Dataset records ::
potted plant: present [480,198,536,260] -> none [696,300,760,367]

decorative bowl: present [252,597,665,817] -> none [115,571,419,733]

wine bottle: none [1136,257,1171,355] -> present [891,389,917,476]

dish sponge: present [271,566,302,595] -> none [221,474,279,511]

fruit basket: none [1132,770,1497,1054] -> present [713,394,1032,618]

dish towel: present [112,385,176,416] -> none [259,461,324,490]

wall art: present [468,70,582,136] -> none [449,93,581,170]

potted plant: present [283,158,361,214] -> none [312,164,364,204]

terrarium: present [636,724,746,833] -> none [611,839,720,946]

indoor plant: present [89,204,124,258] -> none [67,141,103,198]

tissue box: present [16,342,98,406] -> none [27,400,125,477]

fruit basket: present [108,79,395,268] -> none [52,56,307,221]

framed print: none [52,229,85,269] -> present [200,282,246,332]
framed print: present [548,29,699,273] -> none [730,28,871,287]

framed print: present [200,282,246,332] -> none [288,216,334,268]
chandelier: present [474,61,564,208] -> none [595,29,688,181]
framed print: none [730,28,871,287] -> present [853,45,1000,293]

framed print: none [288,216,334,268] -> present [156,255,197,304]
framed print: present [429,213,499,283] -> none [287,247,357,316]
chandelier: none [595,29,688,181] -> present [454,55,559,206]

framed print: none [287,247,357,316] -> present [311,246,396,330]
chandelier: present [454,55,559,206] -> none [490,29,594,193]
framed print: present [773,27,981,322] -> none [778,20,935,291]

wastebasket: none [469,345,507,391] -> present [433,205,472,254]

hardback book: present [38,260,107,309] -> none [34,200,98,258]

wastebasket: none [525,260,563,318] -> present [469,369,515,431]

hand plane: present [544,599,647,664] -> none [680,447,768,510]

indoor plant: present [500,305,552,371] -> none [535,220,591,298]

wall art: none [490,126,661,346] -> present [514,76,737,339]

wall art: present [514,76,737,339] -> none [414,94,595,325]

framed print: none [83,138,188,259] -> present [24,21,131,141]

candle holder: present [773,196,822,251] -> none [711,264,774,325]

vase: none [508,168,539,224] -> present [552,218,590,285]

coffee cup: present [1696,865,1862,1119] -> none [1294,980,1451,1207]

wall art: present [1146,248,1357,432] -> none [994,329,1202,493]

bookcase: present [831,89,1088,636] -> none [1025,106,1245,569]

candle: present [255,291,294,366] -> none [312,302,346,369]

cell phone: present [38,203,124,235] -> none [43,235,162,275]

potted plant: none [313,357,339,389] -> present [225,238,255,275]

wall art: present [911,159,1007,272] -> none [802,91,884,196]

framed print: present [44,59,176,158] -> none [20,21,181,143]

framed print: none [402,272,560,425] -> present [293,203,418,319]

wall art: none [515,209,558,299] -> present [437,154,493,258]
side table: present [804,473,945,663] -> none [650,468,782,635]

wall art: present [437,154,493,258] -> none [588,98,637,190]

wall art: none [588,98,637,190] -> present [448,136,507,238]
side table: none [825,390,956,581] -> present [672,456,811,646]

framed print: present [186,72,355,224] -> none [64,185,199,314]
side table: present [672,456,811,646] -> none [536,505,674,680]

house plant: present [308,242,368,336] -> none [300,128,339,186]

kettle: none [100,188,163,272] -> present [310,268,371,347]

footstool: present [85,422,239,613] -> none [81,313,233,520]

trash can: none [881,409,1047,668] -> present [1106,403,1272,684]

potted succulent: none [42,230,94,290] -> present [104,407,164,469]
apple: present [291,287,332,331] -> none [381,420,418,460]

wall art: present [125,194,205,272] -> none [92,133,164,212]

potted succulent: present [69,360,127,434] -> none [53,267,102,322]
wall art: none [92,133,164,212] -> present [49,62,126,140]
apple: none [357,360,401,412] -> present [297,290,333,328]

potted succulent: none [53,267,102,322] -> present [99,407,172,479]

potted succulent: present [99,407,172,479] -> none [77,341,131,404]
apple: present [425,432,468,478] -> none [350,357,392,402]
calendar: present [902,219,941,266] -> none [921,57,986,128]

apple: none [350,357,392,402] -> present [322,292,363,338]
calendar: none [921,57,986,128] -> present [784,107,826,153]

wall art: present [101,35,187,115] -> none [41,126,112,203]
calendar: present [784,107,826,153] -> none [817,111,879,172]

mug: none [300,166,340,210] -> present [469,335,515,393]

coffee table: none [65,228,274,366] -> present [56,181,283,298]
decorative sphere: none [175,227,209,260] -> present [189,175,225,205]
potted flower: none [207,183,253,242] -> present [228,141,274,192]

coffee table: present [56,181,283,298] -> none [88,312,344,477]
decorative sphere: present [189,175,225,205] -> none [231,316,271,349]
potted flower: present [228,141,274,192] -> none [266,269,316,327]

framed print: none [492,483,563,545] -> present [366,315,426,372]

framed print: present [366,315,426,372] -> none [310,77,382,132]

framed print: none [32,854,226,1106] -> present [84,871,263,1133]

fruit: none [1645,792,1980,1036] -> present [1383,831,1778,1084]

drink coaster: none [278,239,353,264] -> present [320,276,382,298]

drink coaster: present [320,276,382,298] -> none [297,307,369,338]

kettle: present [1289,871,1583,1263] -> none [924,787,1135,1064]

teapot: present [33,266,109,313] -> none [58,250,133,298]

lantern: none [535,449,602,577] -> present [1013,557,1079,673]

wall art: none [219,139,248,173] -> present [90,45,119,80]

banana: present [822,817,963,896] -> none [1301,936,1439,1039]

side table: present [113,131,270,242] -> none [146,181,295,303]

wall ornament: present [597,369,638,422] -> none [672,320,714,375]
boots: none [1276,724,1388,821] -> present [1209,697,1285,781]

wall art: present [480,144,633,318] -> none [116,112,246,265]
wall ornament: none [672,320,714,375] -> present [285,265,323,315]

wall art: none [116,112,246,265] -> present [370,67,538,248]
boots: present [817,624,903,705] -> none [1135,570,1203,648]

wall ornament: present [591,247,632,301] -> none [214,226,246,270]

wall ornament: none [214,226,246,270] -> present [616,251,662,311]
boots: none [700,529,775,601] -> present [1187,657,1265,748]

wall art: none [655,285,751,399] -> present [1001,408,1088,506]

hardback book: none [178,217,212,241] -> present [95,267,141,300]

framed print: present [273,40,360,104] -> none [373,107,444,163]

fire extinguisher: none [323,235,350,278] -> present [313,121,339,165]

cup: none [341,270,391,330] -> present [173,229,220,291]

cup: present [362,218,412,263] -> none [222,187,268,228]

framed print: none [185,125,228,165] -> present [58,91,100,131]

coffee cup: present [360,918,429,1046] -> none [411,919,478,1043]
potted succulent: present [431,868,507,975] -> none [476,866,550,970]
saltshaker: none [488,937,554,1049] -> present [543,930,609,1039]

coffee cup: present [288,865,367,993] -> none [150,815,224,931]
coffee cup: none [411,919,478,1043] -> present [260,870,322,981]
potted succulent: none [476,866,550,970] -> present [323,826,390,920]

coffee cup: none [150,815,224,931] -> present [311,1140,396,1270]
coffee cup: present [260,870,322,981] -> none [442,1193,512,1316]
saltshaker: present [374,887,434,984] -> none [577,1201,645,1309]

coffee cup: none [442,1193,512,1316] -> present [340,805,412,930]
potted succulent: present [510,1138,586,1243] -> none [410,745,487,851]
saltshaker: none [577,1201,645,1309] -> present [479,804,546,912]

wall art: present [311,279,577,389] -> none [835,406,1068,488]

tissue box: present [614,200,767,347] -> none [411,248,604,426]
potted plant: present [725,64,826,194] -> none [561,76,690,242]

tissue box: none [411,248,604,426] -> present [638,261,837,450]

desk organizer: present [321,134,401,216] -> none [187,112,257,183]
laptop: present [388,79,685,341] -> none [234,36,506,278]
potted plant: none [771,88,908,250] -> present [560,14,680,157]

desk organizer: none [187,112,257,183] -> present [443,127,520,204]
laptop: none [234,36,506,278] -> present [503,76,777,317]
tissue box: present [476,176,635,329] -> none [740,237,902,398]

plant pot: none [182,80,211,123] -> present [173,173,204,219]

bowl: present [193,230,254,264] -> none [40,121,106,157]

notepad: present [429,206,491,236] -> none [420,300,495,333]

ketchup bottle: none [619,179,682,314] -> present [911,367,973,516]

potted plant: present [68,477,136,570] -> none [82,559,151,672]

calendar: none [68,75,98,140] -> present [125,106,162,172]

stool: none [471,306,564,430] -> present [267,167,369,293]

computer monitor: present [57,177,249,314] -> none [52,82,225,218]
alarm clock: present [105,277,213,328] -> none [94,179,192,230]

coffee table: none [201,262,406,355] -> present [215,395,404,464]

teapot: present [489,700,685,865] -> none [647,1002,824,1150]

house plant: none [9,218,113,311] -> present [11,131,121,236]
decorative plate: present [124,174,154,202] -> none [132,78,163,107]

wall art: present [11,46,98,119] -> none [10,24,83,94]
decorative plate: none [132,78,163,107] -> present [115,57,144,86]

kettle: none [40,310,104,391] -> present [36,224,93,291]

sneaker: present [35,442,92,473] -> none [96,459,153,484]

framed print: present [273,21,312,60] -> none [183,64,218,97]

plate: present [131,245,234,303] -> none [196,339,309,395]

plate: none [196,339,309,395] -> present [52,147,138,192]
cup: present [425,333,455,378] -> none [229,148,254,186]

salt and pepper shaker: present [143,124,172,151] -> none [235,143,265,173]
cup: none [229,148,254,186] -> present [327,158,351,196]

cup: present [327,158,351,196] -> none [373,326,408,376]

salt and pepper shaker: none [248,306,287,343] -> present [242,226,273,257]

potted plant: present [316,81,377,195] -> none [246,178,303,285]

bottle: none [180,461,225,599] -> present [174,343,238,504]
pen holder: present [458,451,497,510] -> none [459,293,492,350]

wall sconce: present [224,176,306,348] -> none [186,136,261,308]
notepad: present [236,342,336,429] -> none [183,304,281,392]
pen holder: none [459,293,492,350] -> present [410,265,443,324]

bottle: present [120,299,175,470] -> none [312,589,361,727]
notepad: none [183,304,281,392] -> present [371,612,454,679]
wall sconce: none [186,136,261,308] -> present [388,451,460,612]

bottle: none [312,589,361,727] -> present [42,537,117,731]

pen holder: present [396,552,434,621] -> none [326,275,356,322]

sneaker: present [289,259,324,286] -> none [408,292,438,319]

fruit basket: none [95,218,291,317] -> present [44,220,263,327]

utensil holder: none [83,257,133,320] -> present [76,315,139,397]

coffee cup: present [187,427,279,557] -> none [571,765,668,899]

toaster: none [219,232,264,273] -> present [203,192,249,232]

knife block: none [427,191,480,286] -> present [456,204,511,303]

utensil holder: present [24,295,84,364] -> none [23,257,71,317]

What to produce :: For every line of the records above that holds the word "drink", count one, and state the total only.

Expected answer :: 2